-- Supplied records follows --

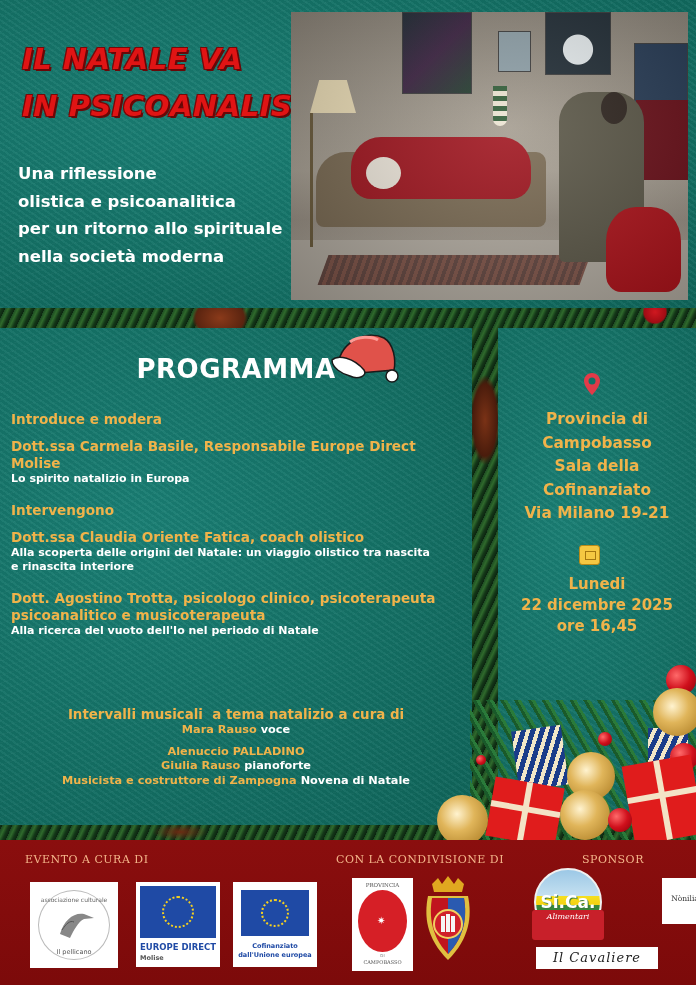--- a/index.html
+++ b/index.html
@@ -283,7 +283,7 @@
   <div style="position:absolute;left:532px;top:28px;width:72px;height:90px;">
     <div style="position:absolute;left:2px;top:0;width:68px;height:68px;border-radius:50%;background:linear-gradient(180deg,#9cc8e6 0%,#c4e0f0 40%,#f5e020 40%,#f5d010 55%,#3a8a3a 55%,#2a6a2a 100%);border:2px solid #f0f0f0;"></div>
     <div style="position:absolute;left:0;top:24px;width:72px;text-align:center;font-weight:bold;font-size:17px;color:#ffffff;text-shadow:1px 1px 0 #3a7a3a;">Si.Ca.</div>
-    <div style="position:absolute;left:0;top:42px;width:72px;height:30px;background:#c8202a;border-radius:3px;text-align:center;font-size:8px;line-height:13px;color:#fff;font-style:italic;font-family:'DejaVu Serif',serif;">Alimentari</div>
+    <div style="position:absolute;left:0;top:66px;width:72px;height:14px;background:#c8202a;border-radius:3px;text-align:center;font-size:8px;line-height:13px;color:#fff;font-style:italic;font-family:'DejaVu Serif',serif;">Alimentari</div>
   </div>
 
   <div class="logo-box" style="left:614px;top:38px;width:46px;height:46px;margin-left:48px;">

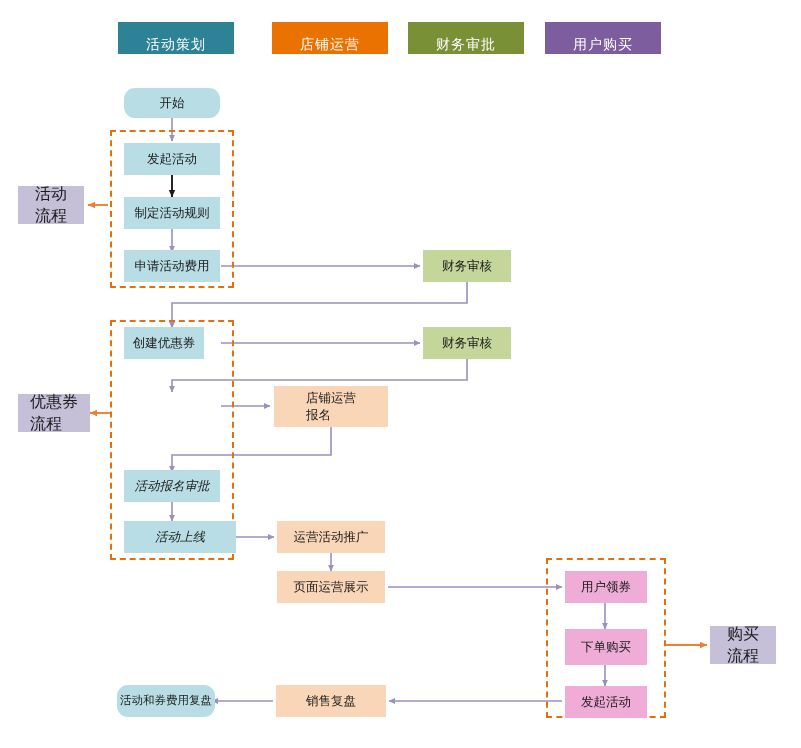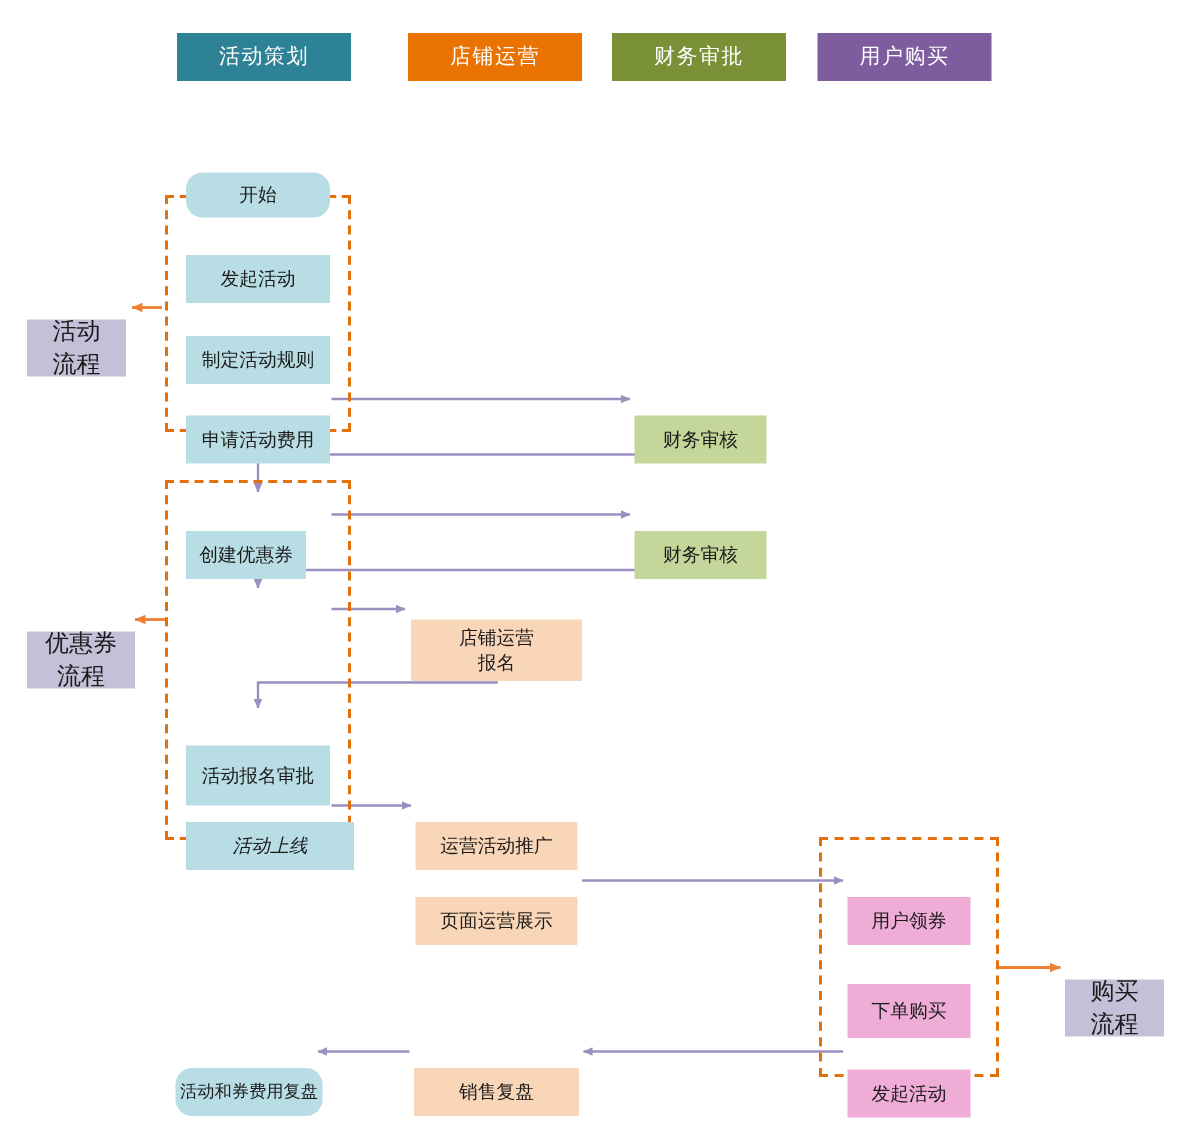--- a/index.html
+++ b/index.html
@@ -33,7 +33,7 @@
   .legend-chip {
     position: absolute;
     display: flex;
-    align-items: center;
+    align-items: flex-end;
     justify-content: center;
     color: #ffffff;
     font-size: 14px;

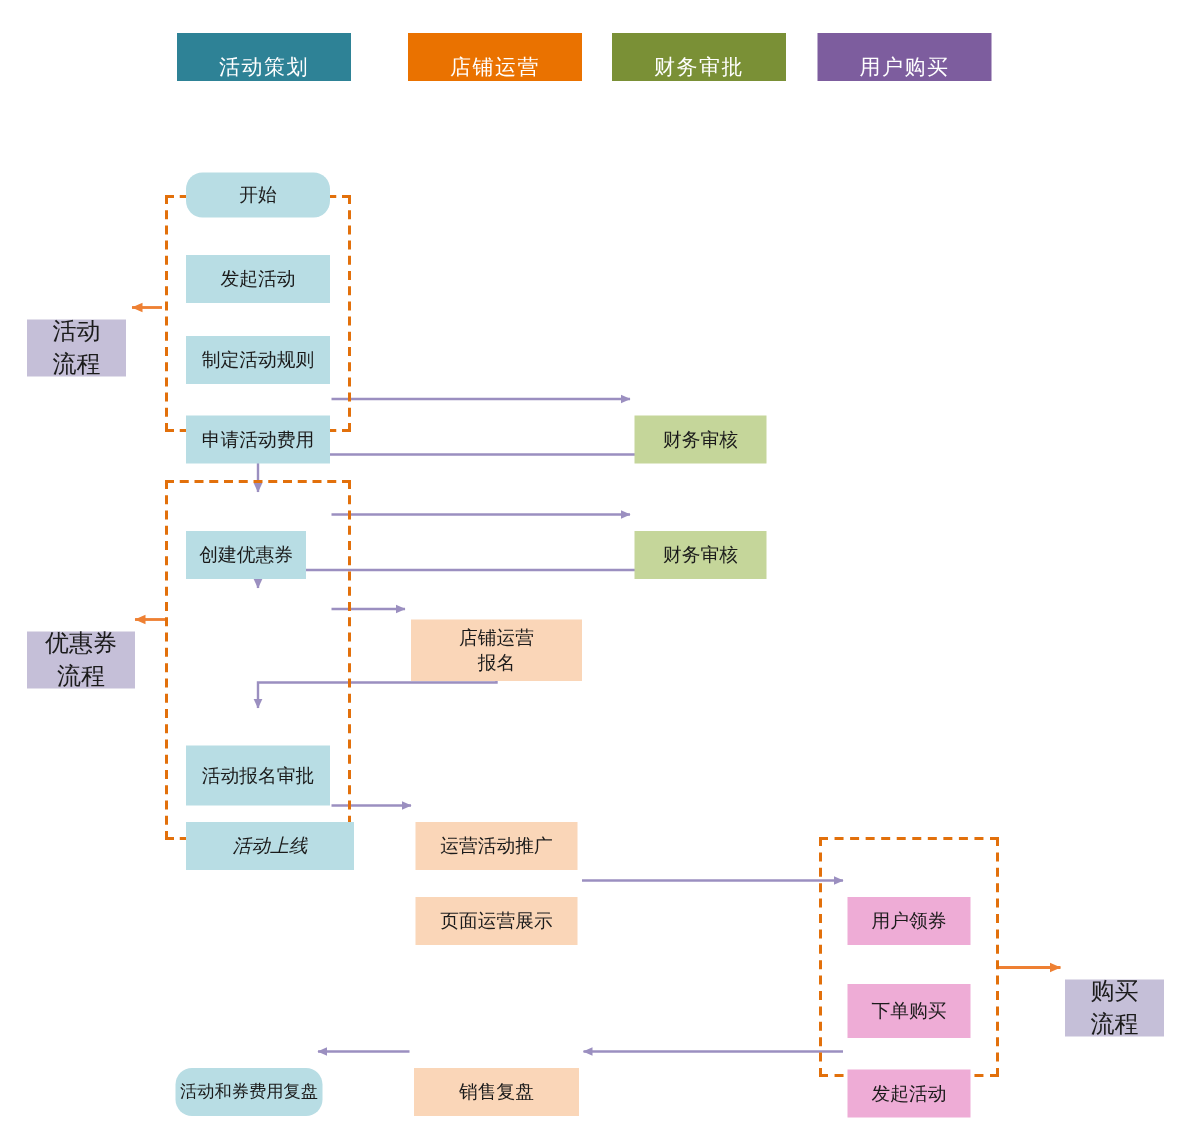--- a/index.html
+++ b/index.html
@@ -56,12 +56,10 @@
     display: flex;
     align-items: center;
     justify-content: center;
-    text-align: center;
     font-size: 12.5px;
     line-height: 1.35;
     color: #1b1b1b;
     white-space: pre-line;
-    margin-top: 27px;
   }
   .node.blue      { background: #b8dde4; }
   .node.green     { background: #c5d69a; }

-- Supplied records concluded --

◆ **The task**
Output every record above verbatim, excluding images.

◆ **Written response**
--- a/index.html
+++ b/index.html
@@ -283,7 +283,7 @@
   <div style="position:absolute;left:532px;top:28px;width:72px;height:90px;">
     <div style="position:absolute;left:2px;top:0;width:68px;height:68px;border-radius:50%;background:linear-gradient(180deg,#9cc8e6 0%,#c4e0f0 40%,#f5e020 40%,#f5d010 55%,#3a8a3a 55%,#2a6a2a 100%);border:2px solid #f0f0f0;"></div>
     <div style="position:absolute;left:0;top:24px;width:72px;text-align:center;font-weight:bold;font-size:17px;color:#ffffff;text-shadow:1px 1px 0 #3a7a3a;">Si.Ca.</div>
-    <div style="position:absolute;left:0;top:42px;width:72px;height:30px;background:#c8202a;border-radius:3px;text-align:center;font-size:8px;line-height:13px;color:#fff;font-style:italic;font-family:'DejaVu Serif',serif;">Alimentari</div>
+    <div style="position:absolute;left:0;top:66px;width:72px;height:14px;background:#c8202a;border-radius:3px;text-align:center;font-size:8px;line-height:13px;color:#fff;font-style:italic;font-family:'DejaVu Serif',serif;">Alimentari</div>
   </div>
 
   <div class="logo-box" style="left:614px;top:38px;width:46px;height:46px;margin-left:48px;">

--- a/index.html
+++ b/index.html
@@ -33,7 +33,7 @@
   .legend-chip {
     position: absolute;
     display: flex;
-    align-items: center;
+    align-items: flex-end;
     justify-content: center;
     color: #ffffff;
     font-size: 14px;

--- a/index.html
+++ b/index.html
@@ -56,12 +56,10 @@
     display: flex;
     align-items: center;
     justify-content: center;
-    text-align: center;
     font-size: 12.5px;
     line-height: 1.35;
     color: #1b1b1b;
     white-space: pre-line;
-    margin-top: 27px;
   }
   .node.blue      { background: #b8dde4; }
   .node.green     { background: #c5d69a; }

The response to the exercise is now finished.